--- DOCUMENT PASSAGE Enclosed Below ---

NICOLAS NEGROPONTE: CUATRO MANERAS DE VER EL FUTURO
Last July, Nicholas Negroponte, founder of the One Laptop Per Child project and co-founder of MIT Media Lab, keynoted at the WorldFuture 2013 conference. In the ten minute extract of his talk embedded below, he offers four ways of looking at potential futures: Extrapolative, Orthogonal, Metaphorical, and Contrarian. This is a useful framework for thinking about what futures fall within the Cone of Plausibility, and it spurred me to try to come up with museum examples for each category.
Extrapolative futures are ones we tend to assume will happen, because our default habit of thought is that the future will be more or less like today (only more so). Negroponte lists as examples industries that assumed the world would be faithful to non-digital formats for photography, music, movies, books. The danger being, of course, that if we bet wrong (like Kodak doubling down on film-based pictures) someone else (like Instagram) is going to eat our lunch.
For museums, the equivalent might be:
Traditional, static, scholarly exhibits. Maybe embellished with a few apps and a accompanied by a digital exhibit catalog, but more or less more of the same. The good news, if true, because museums are already really, really good at creating this kind of experience. Which is fine, if the world continues to be faithful to this format, but what if the market shifts out from under us? Sure there are still fans dedicated to collecting and using large format cameras, but they support a niche market, not a mainstream economy of practice.
Orthogonal futures come at us from the side—they may be in our peripheral vision, but we underestimate the probability that they will move to front and center. As examples, Negroponte points to the rise of wireless communications, “non-ownership” (aka the sharing economy), Kickstarter (crowdfunding more generally) and Tinder. (I had to look that last one up. It’s an app that helps connect people for anonymous sex. I hope he’s wrong about that being part of a mainstream future.)

--- End of Enclosed DOCUMENT PASSAGE ---
--- PROVIDED DATA Enclosed Below ---

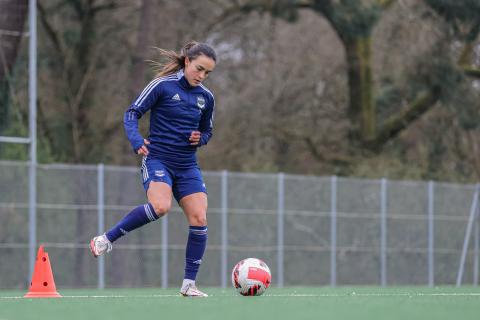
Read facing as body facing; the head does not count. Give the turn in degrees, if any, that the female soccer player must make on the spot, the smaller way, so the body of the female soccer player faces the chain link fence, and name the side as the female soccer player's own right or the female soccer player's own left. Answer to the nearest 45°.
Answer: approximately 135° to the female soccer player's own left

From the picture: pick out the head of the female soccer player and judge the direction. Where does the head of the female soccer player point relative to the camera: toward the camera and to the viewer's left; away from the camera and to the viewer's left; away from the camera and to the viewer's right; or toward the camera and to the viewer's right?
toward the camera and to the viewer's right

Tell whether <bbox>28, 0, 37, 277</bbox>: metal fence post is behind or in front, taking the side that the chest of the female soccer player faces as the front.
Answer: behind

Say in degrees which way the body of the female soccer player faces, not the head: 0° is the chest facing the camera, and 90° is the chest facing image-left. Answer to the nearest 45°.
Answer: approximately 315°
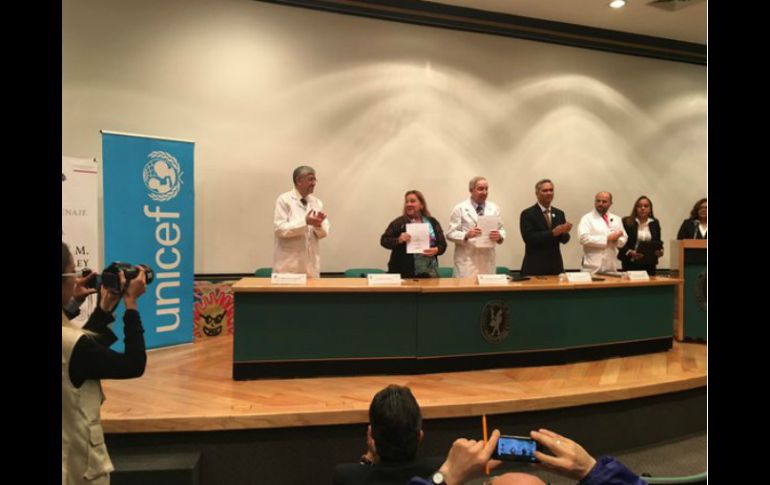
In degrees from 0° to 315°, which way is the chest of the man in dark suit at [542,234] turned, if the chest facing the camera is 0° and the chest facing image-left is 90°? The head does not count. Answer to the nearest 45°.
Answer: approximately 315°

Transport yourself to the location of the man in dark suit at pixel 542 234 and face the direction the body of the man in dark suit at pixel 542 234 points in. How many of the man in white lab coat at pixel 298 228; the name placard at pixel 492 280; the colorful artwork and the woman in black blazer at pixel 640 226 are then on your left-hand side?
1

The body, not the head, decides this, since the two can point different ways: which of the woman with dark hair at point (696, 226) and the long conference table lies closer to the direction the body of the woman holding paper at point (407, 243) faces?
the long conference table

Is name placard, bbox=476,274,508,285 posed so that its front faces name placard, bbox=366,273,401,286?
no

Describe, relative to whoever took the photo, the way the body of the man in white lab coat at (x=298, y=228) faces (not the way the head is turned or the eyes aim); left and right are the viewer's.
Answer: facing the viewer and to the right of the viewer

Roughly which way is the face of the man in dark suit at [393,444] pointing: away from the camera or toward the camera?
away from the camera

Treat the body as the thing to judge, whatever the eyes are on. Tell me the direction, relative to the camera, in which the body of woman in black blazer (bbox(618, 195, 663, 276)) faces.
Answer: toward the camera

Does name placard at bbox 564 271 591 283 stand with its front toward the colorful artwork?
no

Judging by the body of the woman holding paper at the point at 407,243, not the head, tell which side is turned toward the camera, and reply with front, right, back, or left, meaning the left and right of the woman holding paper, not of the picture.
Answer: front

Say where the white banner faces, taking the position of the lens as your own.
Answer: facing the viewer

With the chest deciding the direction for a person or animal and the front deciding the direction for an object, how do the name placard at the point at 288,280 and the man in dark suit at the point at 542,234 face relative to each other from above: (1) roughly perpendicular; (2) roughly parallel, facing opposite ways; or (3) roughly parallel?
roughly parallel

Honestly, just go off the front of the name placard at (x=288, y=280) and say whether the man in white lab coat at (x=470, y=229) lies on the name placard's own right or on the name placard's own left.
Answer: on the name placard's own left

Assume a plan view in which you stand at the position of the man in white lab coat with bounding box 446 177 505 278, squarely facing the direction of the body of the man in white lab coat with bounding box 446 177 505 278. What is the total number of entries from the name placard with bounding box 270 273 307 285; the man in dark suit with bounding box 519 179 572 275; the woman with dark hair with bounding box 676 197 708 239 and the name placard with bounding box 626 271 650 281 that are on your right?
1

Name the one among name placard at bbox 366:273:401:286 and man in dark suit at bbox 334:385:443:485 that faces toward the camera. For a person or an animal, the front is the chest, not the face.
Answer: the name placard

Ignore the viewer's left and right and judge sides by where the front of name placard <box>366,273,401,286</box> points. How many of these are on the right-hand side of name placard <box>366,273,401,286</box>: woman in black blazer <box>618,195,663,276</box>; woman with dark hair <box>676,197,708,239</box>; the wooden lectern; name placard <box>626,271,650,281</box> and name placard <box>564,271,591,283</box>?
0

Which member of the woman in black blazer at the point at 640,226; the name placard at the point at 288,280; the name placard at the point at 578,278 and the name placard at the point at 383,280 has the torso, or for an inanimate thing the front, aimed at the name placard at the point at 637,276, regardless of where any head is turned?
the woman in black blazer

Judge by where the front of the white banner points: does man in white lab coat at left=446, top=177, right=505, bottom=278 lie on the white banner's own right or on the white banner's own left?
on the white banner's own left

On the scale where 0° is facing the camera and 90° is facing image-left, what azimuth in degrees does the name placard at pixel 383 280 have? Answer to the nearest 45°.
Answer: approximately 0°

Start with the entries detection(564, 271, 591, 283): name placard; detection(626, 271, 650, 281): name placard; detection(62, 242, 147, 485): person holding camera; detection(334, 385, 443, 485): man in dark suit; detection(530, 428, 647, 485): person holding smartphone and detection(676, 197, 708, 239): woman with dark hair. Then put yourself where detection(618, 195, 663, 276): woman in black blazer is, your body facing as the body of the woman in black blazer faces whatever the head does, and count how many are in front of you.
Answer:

--- End of Enclosed PROVIDED DATA ---

- _TASK DIRECTIONS_
Reproduce, word for word, the stretch of the post on Negroponte's four futures from "Orthogonal futures come" through "a mainstream future.)". The lines above are separate material, unrelated to the text.

- _SOLUTION TO THIS PROBLEM_
Orthogonal futures come at us from the side—they may be in our peripheral vision, but we underestimate the probability that they will move to front and center. As examples, Negroponte points to the rise of wireless communications, “non-ownership” (aka the sharing economy), Kickstarter (crowdfunding more generally) and Tinder. (I had to look that last one up. It’s an app that helps connect people for anonymous sex. I hope he’s wrong about that being part of a mainstream future.)